Ce qui intéresse William Friedkin dans The Guardian est moins la mythologie celtique, expédiée vite fait bien fait lors d’une ouverture au kitsch explicite, que l’association permanente de la cellule familiale à la nature sauvage, une nature qui s’invite jusque dans le domicile et qui l’environne de ses forêts touffues. Une idée très simple ouvre le long métrage : lesdits « gardiens » peuvent choisir ou le bien ou le mal, suivant l’idée que tous deux sont enfantés par la nature ; le sacrifice du bébé permet ainsi une régénération de l’arbre ancestral, sorte de mémoire vive de la souffrance existentielle que duplique la nourrice, faite de la même écorce. Nous ne sommes pas loin de ce que proposera Lars von Trier avec Melancholia (2011).
En choisissant d’entrée de jeu le postulat du surnaturel, le cinéaste aborde son récit tel un conte initiatique au terme duquel les parents auront surmonté de nombreuses épreuves et enduré la précarité de la vie de leur enfant ; c’est dire que le public visé par le conte change de camp : il s’adresse aux adultes et mobilise ainsi une imagerie volontiers gore empruntant aux réussites du genre – pensons à The Evil Dead (Sam Raimi, 1981) avec sa tronçonneuse – et annonçant un Sleepy Hollow (Tim Burton, 1999), notamment pour l’arbre gothique.

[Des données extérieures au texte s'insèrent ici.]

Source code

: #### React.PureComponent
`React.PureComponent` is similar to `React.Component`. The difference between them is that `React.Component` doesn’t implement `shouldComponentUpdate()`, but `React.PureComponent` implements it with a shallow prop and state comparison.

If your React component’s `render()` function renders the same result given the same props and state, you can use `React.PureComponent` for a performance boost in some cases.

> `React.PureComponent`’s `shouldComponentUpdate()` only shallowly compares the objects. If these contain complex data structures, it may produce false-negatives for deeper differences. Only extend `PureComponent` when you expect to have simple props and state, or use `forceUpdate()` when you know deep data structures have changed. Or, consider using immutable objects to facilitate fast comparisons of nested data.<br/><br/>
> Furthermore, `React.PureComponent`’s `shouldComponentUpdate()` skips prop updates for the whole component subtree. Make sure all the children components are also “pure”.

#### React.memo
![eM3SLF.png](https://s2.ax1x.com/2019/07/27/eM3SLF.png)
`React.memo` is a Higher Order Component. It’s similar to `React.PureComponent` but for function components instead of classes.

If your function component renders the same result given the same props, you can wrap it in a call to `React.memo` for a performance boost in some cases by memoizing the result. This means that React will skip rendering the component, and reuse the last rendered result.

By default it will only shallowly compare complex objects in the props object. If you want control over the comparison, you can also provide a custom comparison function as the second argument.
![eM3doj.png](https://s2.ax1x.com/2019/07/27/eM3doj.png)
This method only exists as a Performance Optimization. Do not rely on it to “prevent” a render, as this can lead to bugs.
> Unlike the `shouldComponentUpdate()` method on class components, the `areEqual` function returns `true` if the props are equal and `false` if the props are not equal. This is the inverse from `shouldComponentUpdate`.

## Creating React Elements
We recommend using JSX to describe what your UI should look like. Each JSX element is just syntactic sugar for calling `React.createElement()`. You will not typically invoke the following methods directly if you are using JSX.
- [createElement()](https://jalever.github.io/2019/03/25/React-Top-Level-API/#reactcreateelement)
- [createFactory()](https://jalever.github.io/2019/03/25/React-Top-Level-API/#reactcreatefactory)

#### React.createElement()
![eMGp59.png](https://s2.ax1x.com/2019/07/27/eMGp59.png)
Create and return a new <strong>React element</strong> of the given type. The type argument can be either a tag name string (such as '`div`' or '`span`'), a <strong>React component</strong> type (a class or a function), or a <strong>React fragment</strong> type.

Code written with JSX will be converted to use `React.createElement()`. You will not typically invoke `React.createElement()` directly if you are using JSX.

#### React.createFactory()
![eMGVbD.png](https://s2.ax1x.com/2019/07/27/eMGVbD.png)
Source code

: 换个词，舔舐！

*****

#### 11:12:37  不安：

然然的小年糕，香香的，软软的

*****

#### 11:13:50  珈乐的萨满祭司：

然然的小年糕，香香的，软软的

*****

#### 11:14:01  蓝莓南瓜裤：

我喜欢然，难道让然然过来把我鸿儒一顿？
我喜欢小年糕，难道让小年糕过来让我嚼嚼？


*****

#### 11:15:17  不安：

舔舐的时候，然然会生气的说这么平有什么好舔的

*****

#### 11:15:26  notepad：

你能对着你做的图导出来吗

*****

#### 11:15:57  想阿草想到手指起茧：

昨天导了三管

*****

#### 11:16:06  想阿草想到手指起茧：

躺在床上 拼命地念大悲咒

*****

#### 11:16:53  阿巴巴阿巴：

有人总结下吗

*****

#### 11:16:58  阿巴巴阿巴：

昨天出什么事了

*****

La montée en tension du long métrage, formidablement travaillée par Friedkin en dépit de la prévisibilité de l’ensemble, atteint à terme des fulgurances érotiques et esthétiques mémorables, comme la traque de l’architecte par une meute de coyotes ou l’ultime affrontement, tout à la fois purgatoire parental et purgation des passions par le sang.
Une réussite magistrale qui articule le fantastique, le thriller et le pulsionnel, à reconsidérer compte tenu de l’appréciation critique médiocre et des propos tenus par le cinéaste lui-même.